Sorry to all of you who were expecting The Holiday – Part Two as my next post.
It is coming, I promise. But meanwhile, I am being a little distracted by the impending birthday of a nearly four year old. Who is making requests that could rival Paris Hilton.
So far this week, Beaver has asked me for a bra. And a wedding dress. Both with Tinkerbell on. Forget the fact that I didn’t even know she was dating, where the **** am I supposed to get a Tinkerbell bra and wedding dress?
That’s actually the least of my worries. She has also reminded me that she wants an E.T. cake for her birthday. And not just any E.T. cake but ‘one with the bony finger.’ She’s consistent, I’ll give her that. She first mentioned she wanted one shortly after last year’s Nemo cake. I’ve made a mental note to only let Beaver watch contemporary films from hereonin lest she asks me for a Labyrinth cake next year.

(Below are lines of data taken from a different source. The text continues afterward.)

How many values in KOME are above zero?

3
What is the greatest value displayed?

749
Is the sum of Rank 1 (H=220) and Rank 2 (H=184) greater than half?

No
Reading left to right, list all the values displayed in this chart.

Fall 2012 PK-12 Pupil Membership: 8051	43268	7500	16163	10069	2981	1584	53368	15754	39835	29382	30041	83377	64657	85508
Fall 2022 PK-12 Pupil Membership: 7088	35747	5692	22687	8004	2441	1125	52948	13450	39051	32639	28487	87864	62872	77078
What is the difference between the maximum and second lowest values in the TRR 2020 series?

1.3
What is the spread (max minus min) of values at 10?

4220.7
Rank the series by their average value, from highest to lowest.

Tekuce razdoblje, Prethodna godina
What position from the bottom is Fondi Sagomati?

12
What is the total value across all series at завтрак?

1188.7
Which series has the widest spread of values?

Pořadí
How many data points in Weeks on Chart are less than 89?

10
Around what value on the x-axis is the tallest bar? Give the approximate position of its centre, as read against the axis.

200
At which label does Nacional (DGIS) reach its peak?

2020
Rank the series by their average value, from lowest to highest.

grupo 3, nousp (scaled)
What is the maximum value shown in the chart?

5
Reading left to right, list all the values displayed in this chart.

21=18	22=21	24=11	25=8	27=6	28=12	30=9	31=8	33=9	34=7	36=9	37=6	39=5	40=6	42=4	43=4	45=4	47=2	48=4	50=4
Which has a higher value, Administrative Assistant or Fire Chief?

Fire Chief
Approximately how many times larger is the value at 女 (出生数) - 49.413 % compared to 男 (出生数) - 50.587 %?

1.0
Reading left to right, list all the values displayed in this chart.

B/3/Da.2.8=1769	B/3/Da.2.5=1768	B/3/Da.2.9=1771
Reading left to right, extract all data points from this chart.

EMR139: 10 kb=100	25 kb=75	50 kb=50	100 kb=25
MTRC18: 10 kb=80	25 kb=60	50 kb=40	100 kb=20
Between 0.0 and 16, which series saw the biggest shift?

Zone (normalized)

So this is why at 10.30 PM I am googling E.T. cakes. They don’t exist. Not the ready-made variety anyway. Neither do E.T. cake decorations, stickers or any sort of ‘cheating’ merchandise. No, they remain firmly back in 1982, which is where I am wishing I was right now. A jolly five year old without these awesome responsibilities. I’m sure my birthday cakes were simple things like hedgehogs and caterpillars.
Somewhat reassuringly, it would appear that I am not the first to have been asked for an E.T. cake. Many before me have tried (and failed). The gallery is impressive if not downright gruesome. I feel a bit sick just looking at them. This one is a particular favourite.
But I will not let her down. Obviously. So I am sitting here finding ways to fashion my own version. So far I have bought various colours of icing, glitter and baubles. I have found out what colour the moon actually is. Annoyingly, it seems to be a sort of marbled colour but on this occasion it will just have to be white. Because noone has yet invented marbled moon icing.
I reckon I can do a silhouette of Elliot and the bike but I have no idea how I am going to make E.T.’s finger glow. I’m sure she will be expecting it.
There is another alternative. In my travels, I’ve come across some Tinkerbell cake decorations. And I’m wondering if I could get out of the whole thing on a technicality. ‘Oh, Beaver, I thought you said you wanted a Tinkerbell cake.’
But then that means I’ve got to find a bra and a wedding dress with E.T. on.
Although in the scheme of things, that might actually be easier.